Of course, you know I came home wanting to make that soup! Last night, I did. Oh, it is wonderful if I do say so myself. Smooth and silky with just the right balance of caramelized onion and mushrooms. Lots of mushrooms.
If you like mushroom soup, you may want to try my version. Warning- it is not low cal! But then, what decent mushroom soup would be?
Karin's Cream of Mushroom Soup
1 lb. pre-sliced crimini (baby portabello) mushrooms
1 lb. pre-sliced button mushrooms
1-2 medium onions, halved and sliced thin
1 quart beef stock or broth
1 pint cream or half & half
salt and pepper to taste
Pinch of fresh thyme (optional- but it is delicious!)

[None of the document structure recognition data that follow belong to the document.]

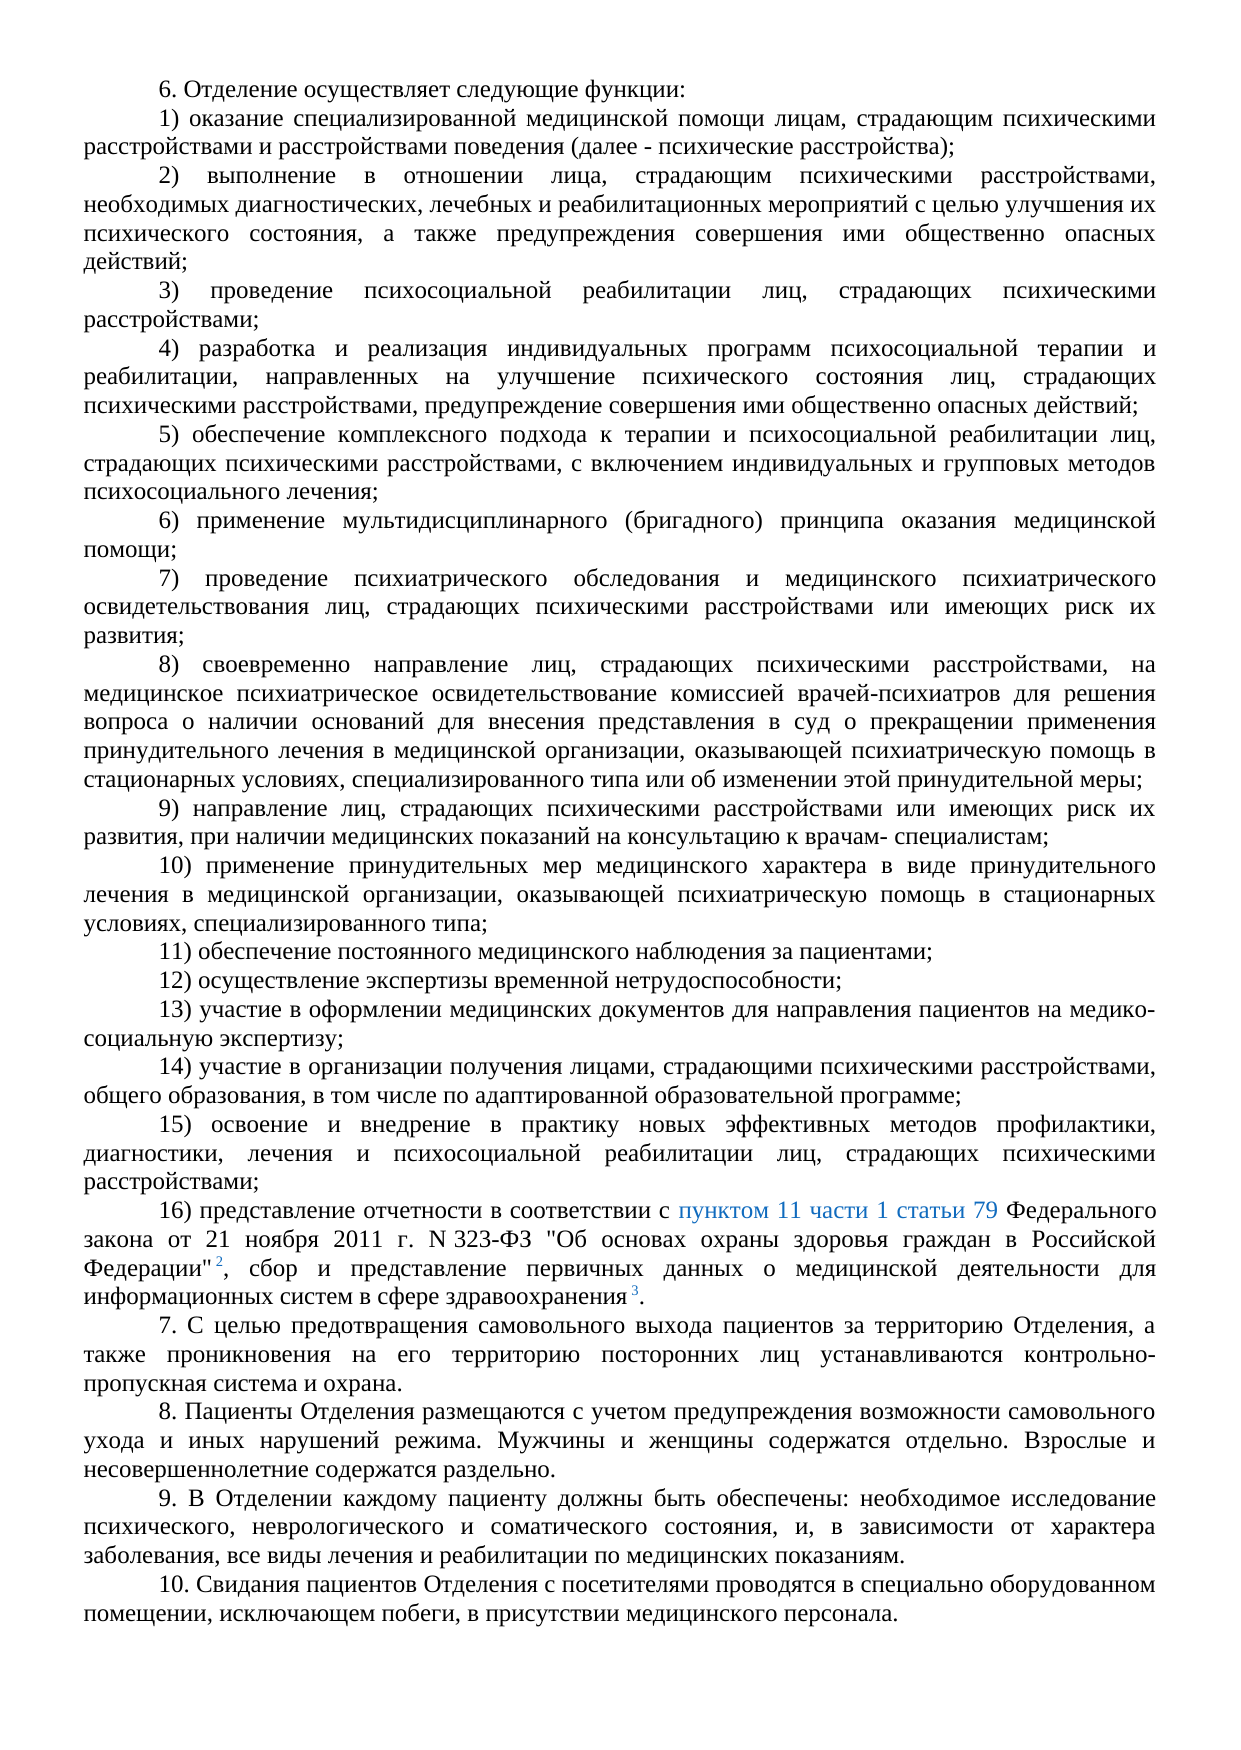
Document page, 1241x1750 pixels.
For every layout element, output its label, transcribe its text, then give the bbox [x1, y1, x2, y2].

text 6) применение мультидисциплинарного (бригадного) принципа оказания медицинской помощи; [83, 505, 1157, 563]
text 13) участие в оформлении медицинских документов для направления пациентов на медико-социальную экспертизу; [83, 994, 1157, 1051]
text 10. Свидания пациентов Отделения с посетителями проводятся в специально оборудованном помещении, исключающем побеги, в присутствии медицинского персонала. [83, 1569, 1157, 1626]
text 8) своевременно направление лиц, страдающих психическими расстройствами, на медицинское психиатрическое освидетельствование комиссией врачей-психиатров для решения вопроса о наличии оснований для внесения представления в суд о прекращении применения принудительного лечения в медицинской организации, оказывающей психиатрическую помощь в стационарных условиях, специализированного типа или об изменении этой принудительной меры; [83, 649, 1157, 793]
text 5) обеспечение комплексного подхода к терапии и психосоциальной реабилитации лиц, страдающих психическими расстройствами, с включением индивидуальных и групповых методов психосоциального лечения; [83, 419, 1157, 505]
text 7. С целью предотвращения самовольного выхода пациентов за территорию Отделения, а также проникновения на его территорию посторонних лиц устанавливаются контрольно-пропускная система и охрана. [83, 1310, 1157, 1396]
text 6. Отделение осуществляет следующие функции: [83, 74, 1157, 103]
text 16) представление отчетности в соответствии с пунктом 11 части 1 статьи 79 Федерального закона от 21 ноября 2011 г. N 323-ФЗ "Об основах охраны здоровья граждан в Российской Федерации" 2, сбор и представление первичных данных о медицинской деятельности для информационных систем в сфере здравоохранения 3. [83, 1195, 1157, 1310]
text 14) участие в организации получения лицами, страдающими психическими расстройствами, общего образования, в том числе по адаптированной образовательной программе; [83, 1051, 1157, 1109]
text 3) проведение психосоциальной реабилитации лиц, страдающих психическими расстройствами; [83, 275, 1157, 333]
text 11) обеспечение постоянного медицинского наблюдения за пациентами; [83, 936, 1157, 965]
text 15) освоение и внедрение в практику новых эффективных методов профилактики, диагностики, лечения и психосоциальной реабилитации лиц, страдающих психическими расстройствами; [83, 1109, 1157, 1195]
text 9) направление лиц, страдающих психическими расстройствами или имеющих риск их развития, при наличии медицинских показаний на консультацию к врачам- специалистам; [83, 793, 1157, 850]
text 10) применение принудительных мер медицинского характера в виде принудительного лечения в медицинской организации, оказывающей психиатрическую помощь в стационарных условиях, специализированного типа; [83, 850, 1157, 936]
text 8. Пациенты Отделения размещаются с учетом предупреждения возможности самовольного ухода и иных нарушений режима. Мужчины и женщины содержатся отдельно. Взрослые и несовершеннолетние содержатся раздельно. [83, 1396, 1157, 1483]
text 12) осуществление экспертизы временной нетрудоспособности; [83, 965, 1157, 994]
text 2) выполнение в отношении лица, страдающим психическими расстройствами, необходимых диагностических, лечебных и реабилитационных мероприятий с целью улучшения их психического состояния, а также предупреждения совершения ими общественно опасных действий; [83, 160, 1157, 275]
text 1) оказание специализированной медицинской помощи лицам, страдающим психическими расстройствами и расстройствами поведения (далее - психические расстройства); [83, 103, 1157, 160]
text 9. В Отделении каждому пациенту должны быть обеспечены: необходимое исследование психического, неврологического и соматического состояния, и, в зависимости от характера заболевания, все виды лечения и реабилитации по медицинских показаниям. [83, 1483, 1157, 1569]
text 7) проведение психиатрического обследования и медицинского психиатрического освидетельствования лиц, страдающих психическими расстройствами или имеющих риск их развития; [83, 563, 1157, 649]
text 4) разработка и реализация индивидуальных программ психосоциальной терапии и реабилитации, направленных на улучшение психического состояния лиц, страдающих психическими расстройствами, предупреждение совершения ими общественно опасных действий; [83, 333, 1157, 419]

Dash of Kitchen Bouquet (optional)
In a heavy-bottomed Dutch oven add 1 T butter. Add thinly sliced onions and slowly caramelize them over medium heat. Add mushrooms about 10 minutes before onions are done and saute until just soft. Remove onions and mushrooms.
Add 2 T butter back to pan and melt. Add 2 T flour to make a roux and cook for 1-2 minutes over medium heat. Slowly add beef stock to roux and blend well. Add back mushrooms and onions and season with salt and pepper. Add thyme, if using. Heat through.
Pour in cream and heat through until soup thickens slightly and mushrooms become soft, being careful not to allow it to boil. Add Kitchen Bouquet to bring up color if desired. Adjust seasonings to taste.
I had some for breakfast this morning (so I could take the above photo) and I can tell you it is superb the second day! Yum, yum. There's nothing like a bowl of hot soup on a cold day.
I promise, you'll never eat canned again!